Addition, you might want to consider using a function that will tell you, in exact terms, how "close" two string are. The following code came from here and thanks to smirkingman.
Option Explicit
Public Function Levenshtein(s1 As String, s2 As String)
Dim i As Integer
Dim j As Integer
Dim l1 As Integer
Dim l2 As Integer
Dim d() As Integer
Dim min1 As Integer
Dim min2 As Integer
l1 = Len(s1)
l2 = Len(s2)
ReDim d(l1, l2)
For i = 0 To l1
d(i, 0) = i
Next
For j = 0 To l2
d(0, j) = j
Next
For i = 1 To l1
For j = 1 To l2
If Mid(s1, i, 1) = Mid(s2, j, 1) Then
d(i, j) = d(i - 1, j - 1)
Else
min1 = d(i - 1, j) + 1
min2 = d(i, j - 1) + 1
If min2 < min1 Then
min1 = min2
End If
min2 = d(i - 1, j - 1) + 1
If min2 < min1 Then
min1 = min2
End If
d(i, j) = min1
End If
Next
Next
Levenshtein = d(l1, l2)
End Function
What this will do is tell you how many insertions and deletions one must do to one string to get to the other. I would try to keep this number low (and last names should be exact).

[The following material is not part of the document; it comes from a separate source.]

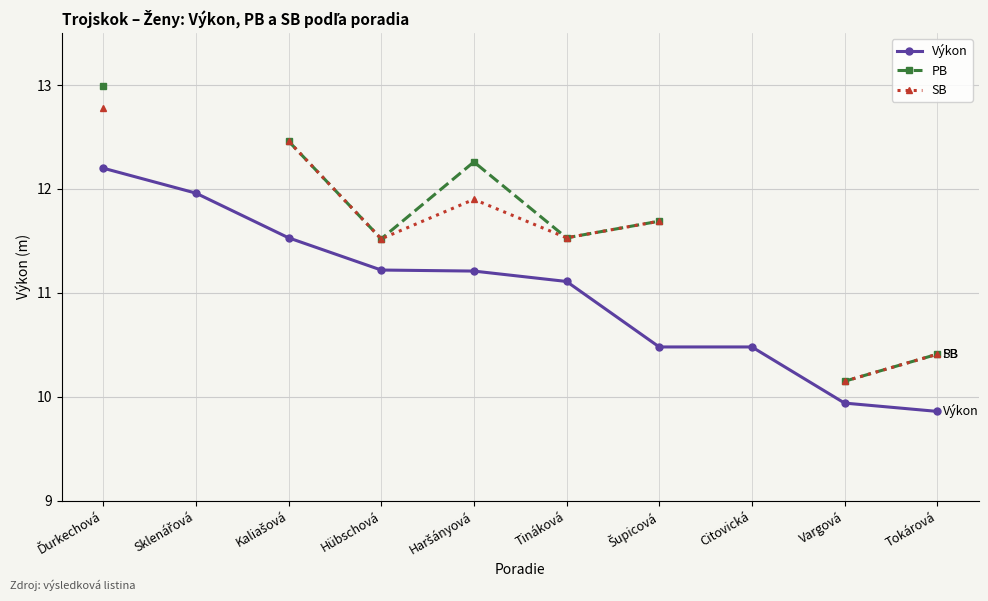

What is the minimum value for Výkon?

9.9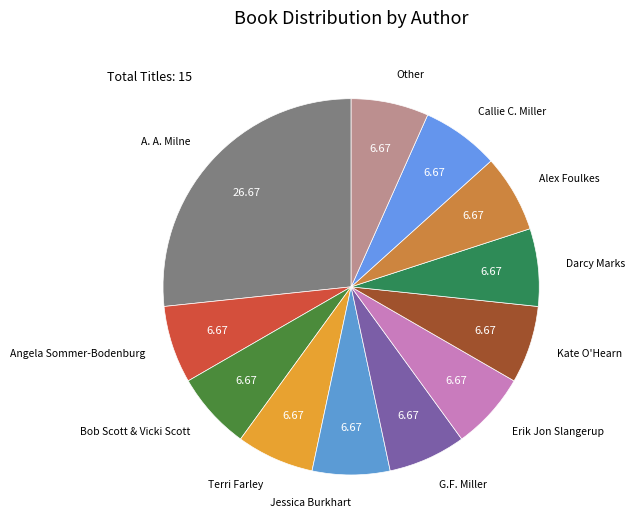

Is there a majority slice in this chart?

No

I have a (long) formula that you can use. It's not as well honed as those above – and only works for surname, rather than a full name – but you might find it useful.

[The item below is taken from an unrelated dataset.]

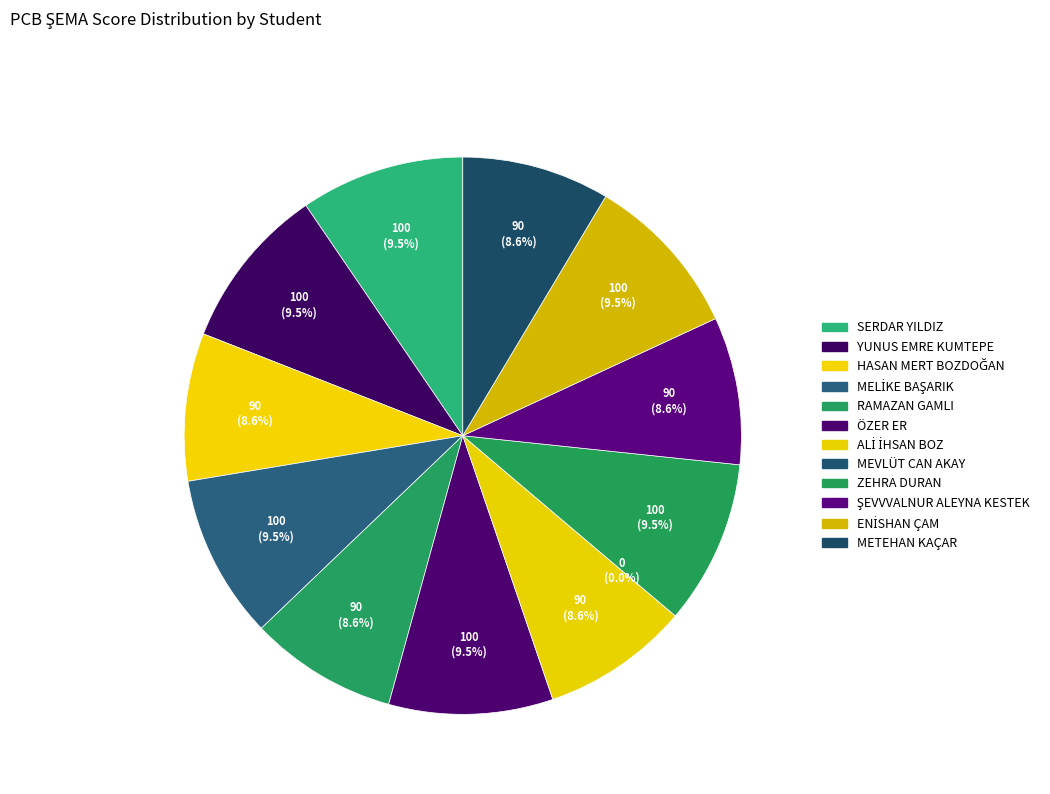

What is the ratio of the value at ALİ İHSAN BOZ to the value at ZEHRA DURAN?

0.9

So if you have a header row and want to compare A2
with B2
, place this in any other cell on that row (e.g., C2
) and copy down to the end.
=IF(A2=B2,"EXACT",IF(SUBSTITUTE(A2,"-"," ")=SUBSTITUTE(B2,"-"," "),"Hyphen",IF(LEN(A2)>LEN(B2),IF(LEN(A2)>LEN(SUBSTITUTE(A2,B2,"")),"Whole String",IF(MID(A2,1,1)=MID(B2,1,1),1,0)+IF(MID(A2,2,1)=MID(B2,2,1),1,0)+IF(MID(A2,3,1)=MID(B2,3,1),1,0)+IF(MID(A2,LEN(A2),1)=MID(B2,LEN(B2),1),1,0)+IF(MID(A2,LEN(A2)-1,1)=MID(B2,LEN(B2)-1,1),1,0)+IF(MID(A2,LEN(A2)-2,1)=MID(B2,LEN(B2)-2,1),1,0)&"°"),IF(LEN(B2)>LEN(SUBSTITUTE(B2,A2,"")),"Whole String",IF(MID(A2,1,1)=MID(B2,1,1),1,0)+IF(MID(A2,2,1)=MID(B2,2,1),1,0)+IF(MID(A2,3,1)=MID(B2,3,1),1,0)+IF(MID(A2,LEN(A2),1)=MID(B2,LEN(B2),1),1,0)+IF(MID(A2,LEN(A2)-1,1)=MID(B2,LEN(B2)-1,1),1,0)+IF(MID(A2,LEN(A2)-2,1)=MID(B2,LEN(B2)-2,1),1,0)&"°"))))
This will return:
- EXACT – if it's an exact match
- Hyphen – if it's a pair of double-barrelled names but on has a hyphen and the other a space
- Whole string – if all of one surname is part of the other (e.g., if a Smith has become a French-Smith)
After that it will give you a degree from 0° to 6° depending on the number of points of comparison between the two. (i.e., 6° compares better).
As I say a bit rough and ready, but hopefully gets you in roughly the right ball-park.